SQL statistics can also help you understand storage contention issues. For example, you can look at the SQL OS Wait Stats and examine the PAGE_I/O_LATCH metric. Some number of waits for SQL Server is typically acceptable but an order of magnitude difference in this statistic versus other wait types might indicate a problem that needs fixing by moving to faster storage.
That said, there is also the possibility that you have a database tuning problem such as a poorly designed index that is spiking up disk I/O.

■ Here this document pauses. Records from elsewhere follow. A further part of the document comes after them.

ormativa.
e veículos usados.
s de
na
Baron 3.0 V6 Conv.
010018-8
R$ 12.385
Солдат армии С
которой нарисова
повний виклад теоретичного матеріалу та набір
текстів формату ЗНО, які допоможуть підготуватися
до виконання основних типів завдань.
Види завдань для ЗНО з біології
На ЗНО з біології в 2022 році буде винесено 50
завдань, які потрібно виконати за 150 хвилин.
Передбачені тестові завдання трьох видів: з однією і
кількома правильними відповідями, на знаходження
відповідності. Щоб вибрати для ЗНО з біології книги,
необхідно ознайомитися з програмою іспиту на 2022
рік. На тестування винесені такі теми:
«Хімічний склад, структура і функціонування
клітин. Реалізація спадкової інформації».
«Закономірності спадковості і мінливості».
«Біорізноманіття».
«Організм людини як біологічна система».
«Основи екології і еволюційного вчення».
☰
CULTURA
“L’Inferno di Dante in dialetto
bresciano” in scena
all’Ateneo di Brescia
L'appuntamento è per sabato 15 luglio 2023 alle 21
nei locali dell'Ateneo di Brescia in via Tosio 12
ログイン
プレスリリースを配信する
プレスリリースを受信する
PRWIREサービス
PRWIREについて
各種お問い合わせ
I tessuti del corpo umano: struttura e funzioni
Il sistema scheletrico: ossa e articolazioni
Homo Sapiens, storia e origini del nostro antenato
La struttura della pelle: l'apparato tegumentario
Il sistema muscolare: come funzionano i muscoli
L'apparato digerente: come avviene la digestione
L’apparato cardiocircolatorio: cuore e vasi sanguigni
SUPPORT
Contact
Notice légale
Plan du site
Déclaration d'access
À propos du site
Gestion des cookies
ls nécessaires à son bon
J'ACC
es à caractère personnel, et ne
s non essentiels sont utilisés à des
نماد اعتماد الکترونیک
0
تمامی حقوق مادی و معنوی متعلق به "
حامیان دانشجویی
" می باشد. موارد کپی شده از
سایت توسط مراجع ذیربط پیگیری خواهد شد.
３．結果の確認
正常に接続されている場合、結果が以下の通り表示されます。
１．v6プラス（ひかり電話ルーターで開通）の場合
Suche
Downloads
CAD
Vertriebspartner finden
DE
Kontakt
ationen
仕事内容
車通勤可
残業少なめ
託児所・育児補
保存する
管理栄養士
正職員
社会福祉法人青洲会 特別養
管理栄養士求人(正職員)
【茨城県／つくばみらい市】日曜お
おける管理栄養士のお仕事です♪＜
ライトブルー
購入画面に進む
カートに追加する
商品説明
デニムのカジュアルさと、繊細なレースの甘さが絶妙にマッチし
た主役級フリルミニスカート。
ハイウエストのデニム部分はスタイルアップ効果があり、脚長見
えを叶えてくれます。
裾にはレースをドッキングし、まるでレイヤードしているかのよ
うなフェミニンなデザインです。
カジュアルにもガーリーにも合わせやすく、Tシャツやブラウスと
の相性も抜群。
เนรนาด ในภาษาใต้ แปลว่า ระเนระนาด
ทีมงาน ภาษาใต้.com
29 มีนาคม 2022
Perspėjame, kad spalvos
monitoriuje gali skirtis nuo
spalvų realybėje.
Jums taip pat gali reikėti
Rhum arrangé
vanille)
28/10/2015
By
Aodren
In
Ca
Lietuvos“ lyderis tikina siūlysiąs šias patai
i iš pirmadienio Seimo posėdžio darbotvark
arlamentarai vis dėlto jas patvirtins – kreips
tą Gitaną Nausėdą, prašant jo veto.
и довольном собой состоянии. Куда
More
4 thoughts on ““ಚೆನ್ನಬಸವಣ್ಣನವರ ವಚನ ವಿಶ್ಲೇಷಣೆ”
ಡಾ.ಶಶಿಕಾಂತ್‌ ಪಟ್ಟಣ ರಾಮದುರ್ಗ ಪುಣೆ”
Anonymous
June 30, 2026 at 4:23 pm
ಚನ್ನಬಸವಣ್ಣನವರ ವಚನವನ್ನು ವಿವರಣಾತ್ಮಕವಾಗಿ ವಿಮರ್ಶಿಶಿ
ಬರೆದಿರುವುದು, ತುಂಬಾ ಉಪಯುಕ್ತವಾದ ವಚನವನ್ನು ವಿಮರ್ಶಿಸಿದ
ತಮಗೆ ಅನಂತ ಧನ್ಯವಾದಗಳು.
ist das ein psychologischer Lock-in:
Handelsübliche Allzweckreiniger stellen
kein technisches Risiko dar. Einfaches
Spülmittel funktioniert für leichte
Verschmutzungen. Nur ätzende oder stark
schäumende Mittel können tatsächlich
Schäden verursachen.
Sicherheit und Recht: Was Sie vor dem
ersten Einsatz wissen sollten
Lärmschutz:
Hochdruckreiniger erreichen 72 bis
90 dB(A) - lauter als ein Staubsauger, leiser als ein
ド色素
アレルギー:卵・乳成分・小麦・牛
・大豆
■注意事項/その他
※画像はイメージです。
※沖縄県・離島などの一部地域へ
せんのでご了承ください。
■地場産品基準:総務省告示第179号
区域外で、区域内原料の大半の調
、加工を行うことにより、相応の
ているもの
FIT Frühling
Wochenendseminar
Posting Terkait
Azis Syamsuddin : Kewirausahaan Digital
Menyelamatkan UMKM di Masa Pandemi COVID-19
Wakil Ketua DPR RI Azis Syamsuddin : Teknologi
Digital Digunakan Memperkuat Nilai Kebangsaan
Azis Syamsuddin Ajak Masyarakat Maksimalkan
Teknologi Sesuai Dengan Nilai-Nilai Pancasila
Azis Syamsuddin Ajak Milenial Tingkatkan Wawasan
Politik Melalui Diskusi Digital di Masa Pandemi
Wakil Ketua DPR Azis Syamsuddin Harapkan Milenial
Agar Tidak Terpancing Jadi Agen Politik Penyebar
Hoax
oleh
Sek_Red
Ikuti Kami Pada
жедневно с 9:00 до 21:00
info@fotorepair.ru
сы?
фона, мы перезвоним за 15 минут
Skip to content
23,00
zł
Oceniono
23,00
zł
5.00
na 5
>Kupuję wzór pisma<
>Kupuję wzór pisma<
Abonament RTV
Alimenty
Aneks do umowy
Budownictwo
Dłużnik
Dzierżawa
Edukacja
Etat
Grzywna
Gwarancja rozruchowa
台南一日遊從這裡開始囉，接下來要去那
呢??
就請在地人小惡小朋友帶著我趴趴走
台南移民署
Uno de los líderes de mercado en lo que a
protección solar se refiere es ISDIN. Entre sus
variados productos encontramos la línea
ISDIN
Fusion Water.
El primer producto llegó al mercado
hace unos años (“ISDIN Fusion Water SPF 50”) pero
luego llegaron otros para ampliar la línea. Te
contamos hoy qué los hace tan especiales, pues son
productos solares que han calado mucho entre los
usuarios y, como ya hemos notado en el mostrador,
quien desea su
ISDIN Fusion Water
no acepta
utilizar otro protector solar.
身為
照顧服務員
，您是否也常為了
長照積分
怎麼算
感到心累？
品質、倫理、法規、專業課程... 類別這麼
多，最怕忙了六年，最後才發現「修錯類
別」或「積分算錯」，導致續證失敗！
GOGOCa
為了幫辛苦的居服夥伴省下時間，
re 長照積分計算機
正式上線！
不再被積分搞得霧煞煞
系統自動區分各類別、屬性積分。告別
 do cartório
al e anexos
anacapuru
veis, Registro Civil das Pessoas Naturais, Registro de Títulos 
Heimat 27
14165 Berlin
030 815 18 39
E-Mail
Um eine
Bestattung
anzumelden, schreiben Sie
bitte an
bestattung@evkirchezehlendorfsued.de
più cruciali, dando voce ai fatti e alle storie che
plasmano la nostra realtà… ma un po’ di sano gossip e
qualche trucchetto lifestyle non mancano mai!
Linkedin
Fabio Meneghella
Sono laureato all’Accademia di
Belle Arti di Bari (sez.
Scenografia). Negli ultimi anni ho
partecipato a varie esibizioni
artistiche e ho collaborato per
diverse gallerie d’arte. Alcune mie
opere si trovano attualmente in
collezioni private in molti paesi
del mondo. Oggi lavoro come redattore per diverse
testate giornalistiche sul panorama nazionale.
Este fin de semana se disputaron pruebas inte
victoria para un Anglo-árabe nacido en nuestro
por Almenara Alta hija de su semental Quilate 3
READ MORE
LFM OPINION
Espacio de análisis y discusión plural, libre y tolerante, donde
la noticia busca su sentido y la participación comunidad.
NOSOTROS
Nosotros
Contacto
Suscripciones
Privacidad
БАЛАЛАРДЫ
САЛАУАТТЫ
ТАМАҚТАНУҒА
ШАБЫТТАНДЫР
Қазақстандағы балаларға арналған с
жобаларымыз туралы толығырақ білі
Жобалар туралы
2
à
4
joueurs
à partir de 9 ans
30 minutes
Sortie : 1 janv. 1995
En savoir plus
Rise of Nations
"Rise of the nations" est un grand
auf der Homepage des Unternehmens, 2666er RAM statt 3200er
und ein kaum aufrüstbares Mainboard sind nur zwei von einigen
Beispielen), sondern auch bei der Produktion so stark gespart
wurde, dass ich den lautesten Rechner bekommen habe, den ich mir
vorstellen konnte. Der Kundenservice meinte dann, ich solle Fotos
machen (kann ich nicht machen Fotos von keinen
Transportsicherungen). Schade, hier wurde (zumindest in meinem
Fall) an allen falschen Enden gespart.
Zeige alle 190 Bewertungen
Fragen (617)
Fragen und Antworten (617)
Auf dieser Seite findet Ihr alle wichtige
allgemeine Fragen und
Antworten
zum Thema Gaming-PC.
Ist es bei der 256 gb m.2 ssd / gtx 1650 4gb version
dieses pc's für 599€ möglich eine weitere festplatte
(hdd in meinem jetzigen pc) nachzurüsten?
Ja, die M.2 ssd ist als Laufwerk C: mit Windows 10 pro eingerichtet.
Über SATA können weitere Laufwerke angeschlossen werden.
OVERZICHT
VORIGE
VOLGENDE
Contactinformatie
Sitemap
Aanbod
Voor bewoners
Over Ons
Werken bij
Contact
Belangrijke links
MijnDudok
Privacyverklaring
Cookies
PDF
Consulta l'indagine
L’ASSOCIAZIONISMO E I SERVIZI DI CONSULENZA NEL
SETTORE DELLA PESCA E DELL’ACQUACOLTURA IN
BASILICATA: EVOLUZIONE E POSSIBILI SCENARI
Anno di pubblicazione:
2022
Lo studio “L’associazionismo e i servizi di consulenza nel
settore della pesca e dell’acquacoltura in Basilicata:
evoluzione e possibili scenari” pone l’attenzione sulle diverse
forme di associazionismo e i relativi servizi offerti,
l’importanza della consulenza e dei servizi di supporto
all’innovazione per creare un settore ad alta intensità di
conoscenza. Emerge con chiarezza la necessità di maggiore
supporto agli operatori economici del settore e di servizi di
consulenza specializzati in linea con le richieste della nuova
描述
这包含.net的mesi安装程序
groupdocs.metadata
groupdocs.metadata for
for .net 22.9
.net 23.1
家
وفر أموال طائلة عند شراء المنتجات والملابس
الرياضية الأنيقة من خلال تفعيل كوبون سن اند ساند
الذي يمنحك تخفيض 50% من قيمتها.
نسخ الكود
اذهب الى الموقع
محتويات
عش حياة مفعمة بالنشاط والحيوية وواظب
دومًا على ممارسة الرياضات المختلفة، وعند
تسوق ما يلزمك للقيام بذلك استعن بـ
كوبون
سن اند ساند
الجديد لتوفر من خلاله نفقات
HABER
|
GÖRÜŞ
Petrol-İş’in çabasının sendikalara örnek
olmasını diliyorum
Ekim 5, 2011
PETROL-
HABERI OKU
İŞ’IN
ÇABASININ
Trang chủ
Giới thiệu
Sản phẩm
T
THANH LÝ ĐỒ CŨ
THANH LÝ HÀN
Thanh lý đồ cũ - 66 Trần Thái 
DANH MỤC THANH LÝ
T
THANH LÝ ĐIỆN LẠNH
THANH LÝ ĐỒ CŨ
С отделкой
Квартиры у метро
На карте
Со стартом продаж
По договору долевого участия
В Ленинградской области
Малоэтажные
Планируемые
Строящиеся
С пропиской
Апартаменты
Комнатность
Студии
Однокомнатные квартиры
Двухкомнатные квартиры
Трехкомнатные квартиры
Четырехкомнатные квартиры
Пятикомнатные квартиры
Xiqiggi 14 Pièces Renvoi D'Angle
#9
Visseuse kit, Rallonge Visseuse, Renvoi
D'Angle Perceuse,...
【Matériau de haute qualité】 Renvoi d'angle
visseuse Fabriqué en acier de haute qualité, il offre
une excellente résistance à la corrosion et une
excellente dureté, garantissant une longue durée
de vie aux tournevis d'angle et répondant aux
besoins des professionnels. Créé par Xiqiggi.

We have now covered some of the key metrics. In this table we include several more useful metrics listed in the order of their appearance in the dashboard panels:
Linux: Run Queue
|
This panel displays the number of processes that are marked runnable by the kernel at any given time.
|
System: % CPU
|
Shows the percentage of CPU being used by sys (kernel) and user processes.
|
Per CPU Busy (User)
|
Shows the percentage of each CPU busy running processes in user space.
|
Per CPU Busy (Sys)
|
Shows the percentage of each CPU busy running processes in sys (kernel) space.
|
Disk Utilization
|
Represents the overall utilization of each disk device on the system.
|
Disk Throughput
|
Represents read and write throughput.
|
Disk IOPS
|
Represents read and write IOs per second.
|
SQL Server: General Statistics – User Connections
|
The number of connected users, Running PCP will require a user connection. A second user is typically consumed for health monitoring if running an Availability Group or Failover Cluster using the Red Hat High Availability add-on.
|
SQL Server: Memory Manager
|
Total, stolen and reserved server memory as seen by SQL Server.
|
SQL Server Statistics: Batch Requests
|
Batch requests, compilations and recompilations per second.
|
SQL Server: Network IO Waits
|
Average network wait time in milliseconds, number of waits in progress, waits started per second and cumulative wait time in milliseconds per second. All statistics relevant to wait on network I/O.
|
SQL Server: Access Methods Page Splits
|
Number of page splits per second that occur as the result of overflowing index pages.
|
SQL Server: Statistics Compilations
|
Number of compilations and recompilations.
|
SQL Server: Plan Cache (Cache Hit Ratio)
|
Cache hit ratio for temporary tables and their variables, extended stored procedures, bound trees, SQL plans and Object plans along with the total cache hit ratio.
|
SQL OS Waiting Tasks
|
Number of waits for each wait type. This counter is incremented at the start of each wait.
|
SQL OS Maximum Wait Stats
|
Maximum wait time for each wait type.
|
SQL OS Wait Times
|
Total wait time for this wait type in milliseconds.
|
SQL Server Latch Waits
|
Internal SQL Server resource locks known as latches can help you to determine user activity and resource usage and identify performance bottlenecks. This metric tracks the number of latch requests that cannot be granted immediately.
|
SQL Server Latch Wait Times
|
This metric tracks the total time (in milliseconds) spent waiting for latch requests in the last second.
|
The dashboard tries to present SQL Server stats that are interesting at a glance, but that doesn’t mean that you don’t need to baseline your environment for those statistics to understand a definition of “normal."
Data annotations and sharing
Annotations in Grafana provide a way to mark points on the graph, linking data metrics with stories that you want to tell with your data. You can also easily export and share your PCP metrics using Grafana with other administrators so that they can use the same dashboard to view and troubleshoot performance problems.